Analysis of Local Electricity Markets as a Platform to Modernise Consumer and Grid Interaction

Mukund Wadhwa’s thesis, ‘Analysis of Local Electricity Markets in Germany using Simulation’, completed in June 2020 in the scope of a Masters program in sustainable systems engineering at the University of Freiburg, explores local electricity markets using Grid Singularity’s D3A simulation tool, within the bounds of the German energy and regulatory system. This article explains the Local Electricity Market (LEM) concept and its benefits to the broader, interested public by discussing Mukund’s research results, in an interview led by Grid Singularity’s Colin Andrews.

Evaluating the Impact of Local Electricity Markets

The grid as it exists today was designed for energy to flow in one direction — from large producers to final consumers like you and me. Local electricity markets (LEMs) empower the consumer to take control of their energy footprint, allowing the exchange of locally produced energy among members of a community, improving community self-sufficiency (share of locally procured energy) and reducing energy bills.

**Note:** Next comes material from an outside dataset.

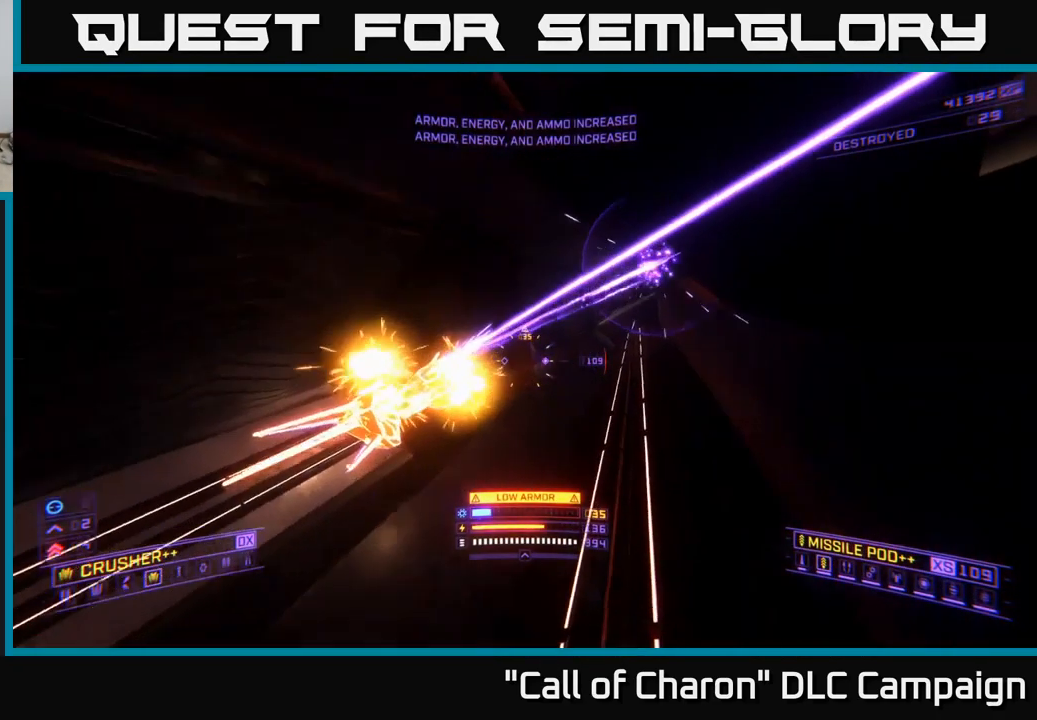
{"buttons": [], "left_stick": "center", "right_stick": "down-left", "events": [[149, "right_stick", "up-left"], [166, "left_stick", "up-right"], [233, "R2", "down"], [349, "R2", "up"], [433, "right_stick", "down-left"], [499, "left_stick", "center"]]}
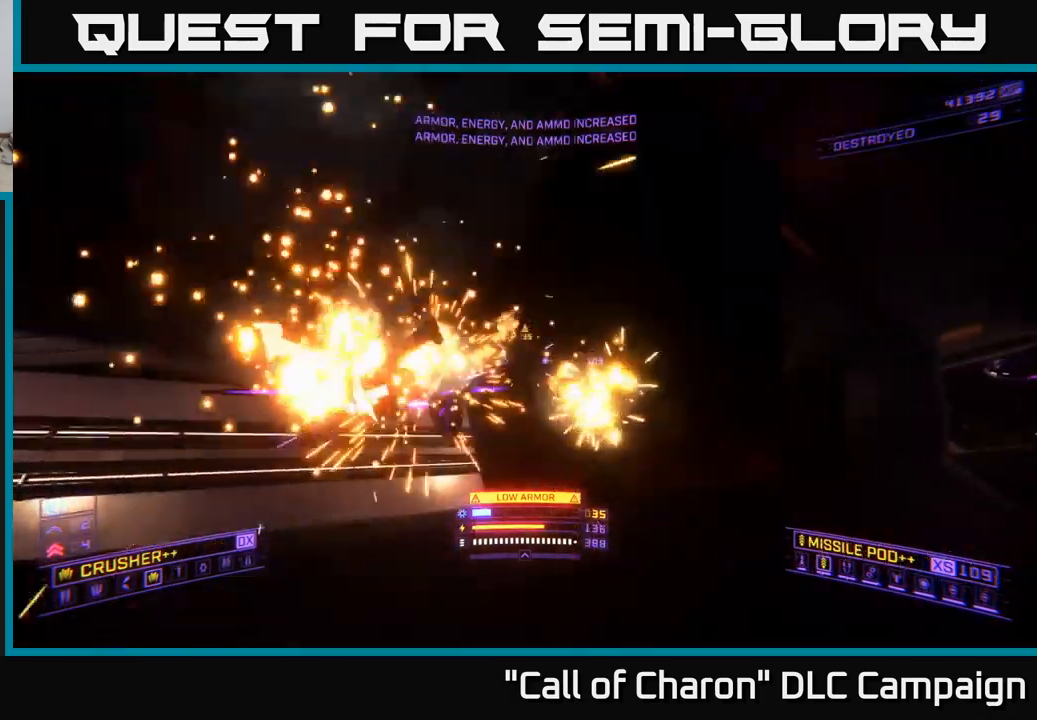
{"buttons": ["X"], "left_stick": "right", "right_stick": "center", "events": [[83, "right_stick", "left"], [133, "left_stick", "down-right"], [333, "left_stick", "right"], [400, "R2", "down"], [483, "R2", "up"], [500, "X", "down"], [500, "right_stick", "center"]]}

Without LEMs, surplus energy produced by a solar panel (PV) on a rooftop is sent back to the grid, and the producer receives a relatively small fixed feed-in tariff (financial reward for providing excess energy) based on multiple year contracts with a single energy retailer. Switching electricity providers can be a hassle, taking significant time and effort for the consumer relative to any potential cost savings, and therefore doesn’t happen often. This makes it difficult for consumer choice to reflect price and energy preferences, for example by choosing an energy retailer that uses a higher mix of renewable sources.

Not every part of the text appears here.